[Code change snippets]
■ ■ ■
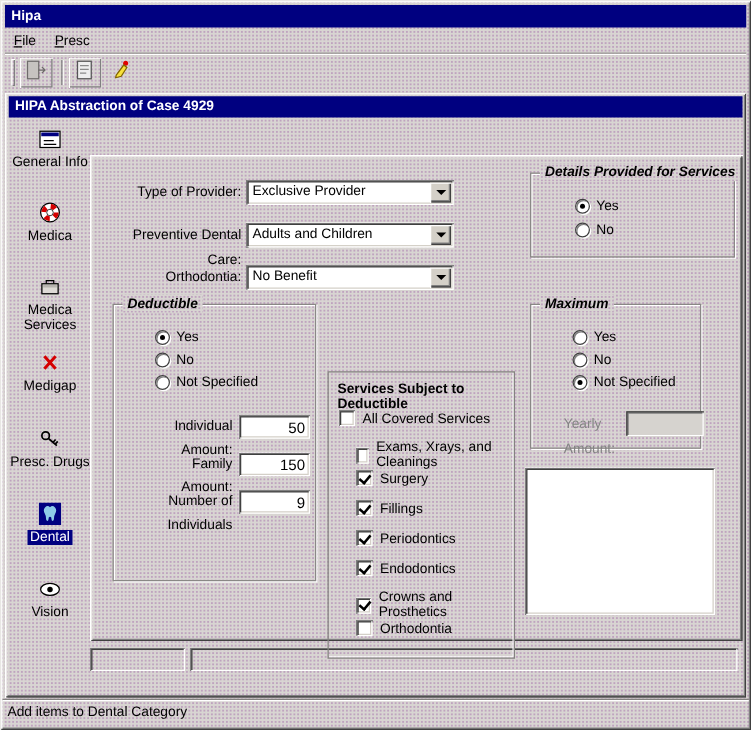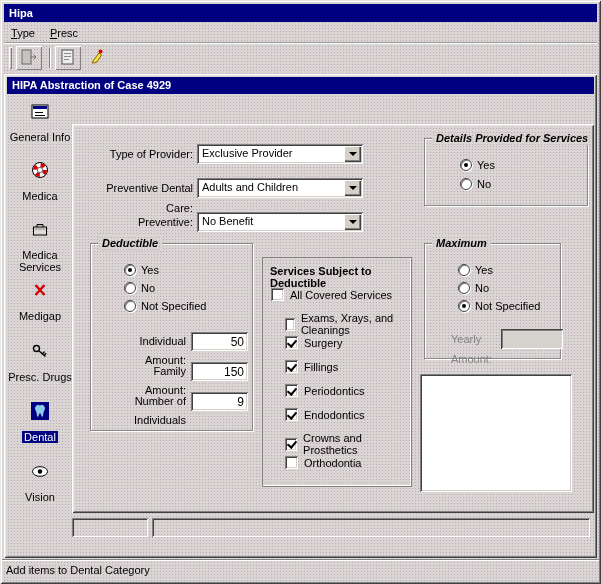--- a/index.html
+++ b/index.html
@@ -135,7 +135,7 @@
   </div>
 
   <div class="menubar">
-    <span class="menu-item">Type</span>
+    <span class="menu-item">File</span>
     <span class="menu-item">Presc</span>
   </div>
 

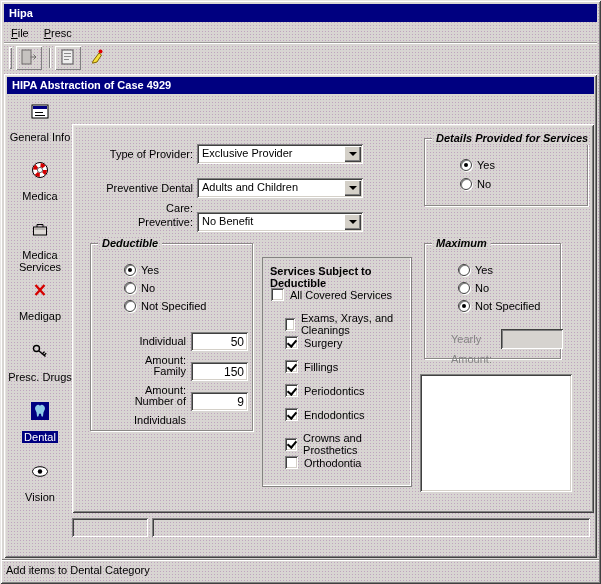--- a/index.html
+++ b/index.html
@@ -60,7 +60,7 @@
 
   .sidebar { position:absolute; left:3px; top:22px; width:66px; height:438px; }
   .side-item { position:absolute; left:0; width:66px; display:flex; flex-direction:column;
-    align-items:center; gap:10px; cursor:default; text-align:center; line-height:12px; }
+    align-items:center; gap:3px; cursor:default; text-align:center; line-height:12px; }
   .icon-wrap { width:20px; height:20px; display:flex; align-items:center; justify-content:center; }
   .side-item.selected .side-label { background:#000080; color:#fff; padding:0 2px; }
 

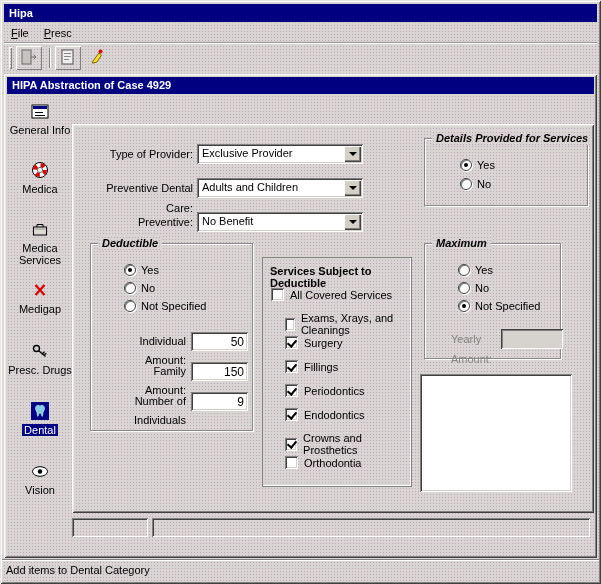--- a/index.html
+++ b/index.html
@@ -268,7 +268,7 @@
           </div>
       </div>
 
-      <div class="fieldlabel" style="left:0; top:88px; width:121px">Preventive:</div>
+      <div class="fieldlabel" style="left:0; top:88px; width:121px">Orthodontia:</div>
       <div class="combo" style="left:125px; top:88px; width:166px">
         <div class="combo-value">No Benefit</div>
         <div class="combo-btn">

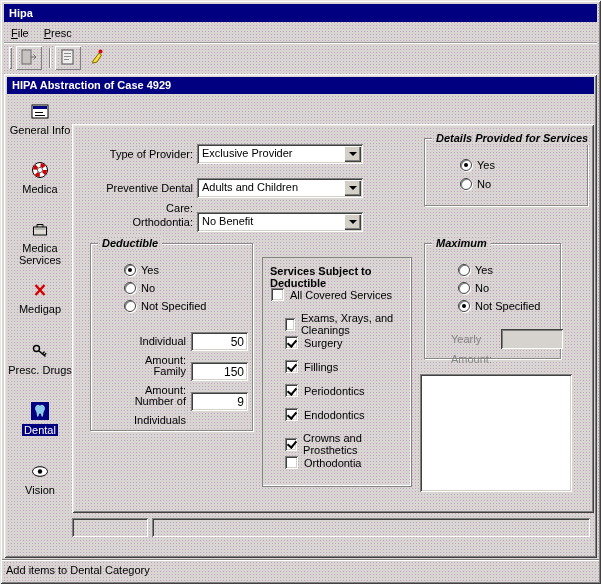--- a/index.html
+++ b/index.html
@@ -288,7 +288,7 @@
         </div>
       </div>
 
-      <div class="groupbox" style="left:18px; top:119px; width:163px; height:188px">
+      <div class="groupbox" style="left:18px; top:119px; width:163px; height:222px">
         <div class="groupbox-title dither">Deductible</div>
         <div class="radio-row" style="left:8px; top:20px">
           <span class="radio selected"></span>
■ ■ ■
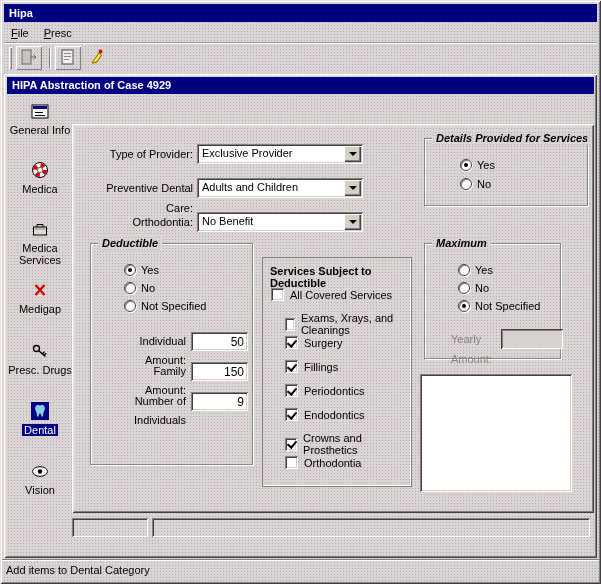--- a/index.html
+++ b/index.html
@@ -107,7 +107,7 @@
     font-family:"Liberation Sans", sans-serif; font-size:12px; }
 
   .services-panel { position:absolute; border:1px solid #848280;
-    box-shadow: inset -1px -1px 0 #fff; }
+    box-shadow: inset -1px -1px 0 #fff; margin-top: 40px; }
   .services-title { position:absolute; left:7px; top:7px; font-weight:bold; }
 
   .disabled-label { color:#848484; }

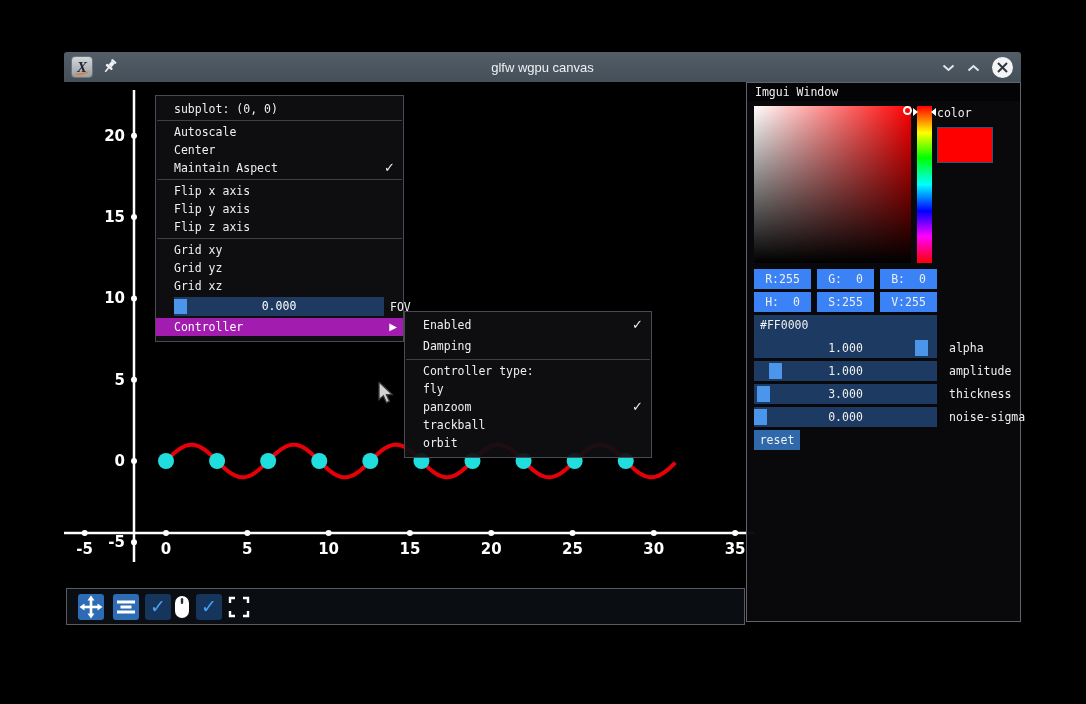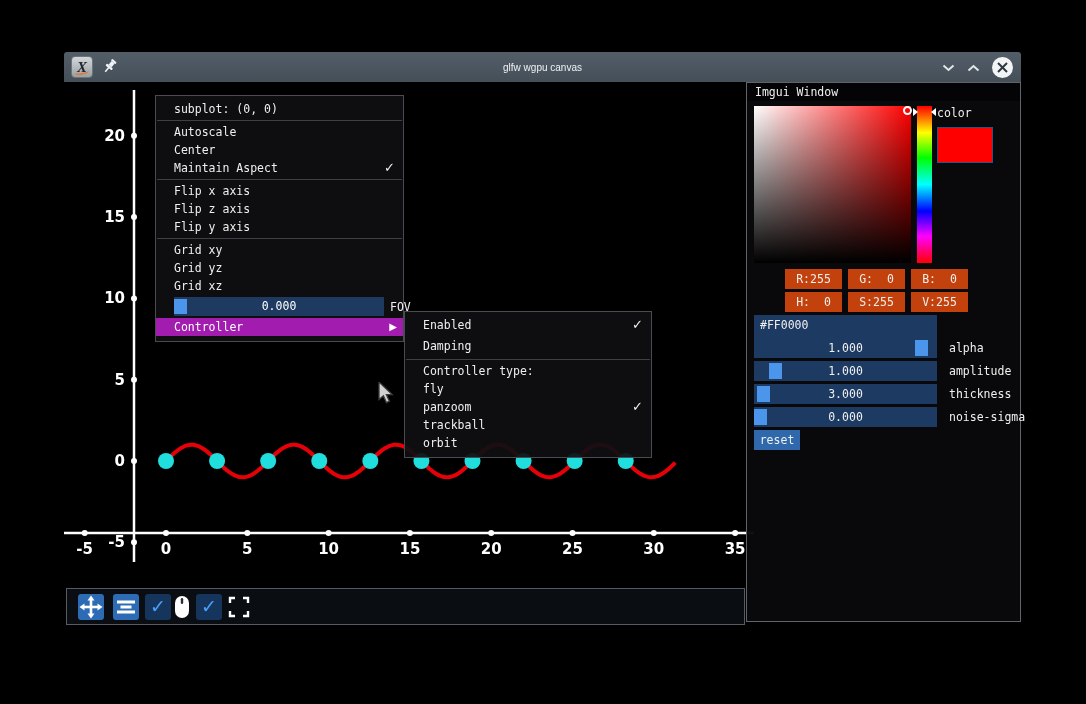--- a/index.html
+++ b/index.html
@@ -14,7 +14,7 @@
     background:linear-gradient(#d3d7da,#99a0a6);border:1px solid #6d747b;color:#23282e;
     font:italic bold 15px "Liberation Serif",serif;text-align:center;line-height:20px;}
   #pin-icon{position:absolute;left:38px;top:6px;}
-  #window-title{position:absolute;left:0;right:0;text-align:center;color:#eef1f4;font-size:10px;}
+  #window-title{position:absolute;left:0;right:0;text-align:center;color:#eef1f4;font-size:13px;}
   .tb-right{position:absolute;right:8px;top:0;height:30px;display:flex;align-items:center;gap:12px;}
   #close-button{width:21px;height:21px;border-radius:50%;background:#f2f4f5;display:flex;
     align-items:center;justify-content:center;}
■ ■ ■
# EXERCISE BRIEF:
The word "title" may appear in several lines of the data; copy every line where it does.

# SOLUTION TO THIS PROBLEM:
         <div class="groupbox-title dither">Deductible</div>
   .services-title { position:absolute; left:7px; top:7px; font-weight:bold; }
-  #window-title{position:absolute;left:0;right:0;text-align:center;color:#eef1f4;font-size:10px;}
+  #window-title{position:absolute;left:0;right:0;text-align:center;color:#eef1f4;font-size:13px;}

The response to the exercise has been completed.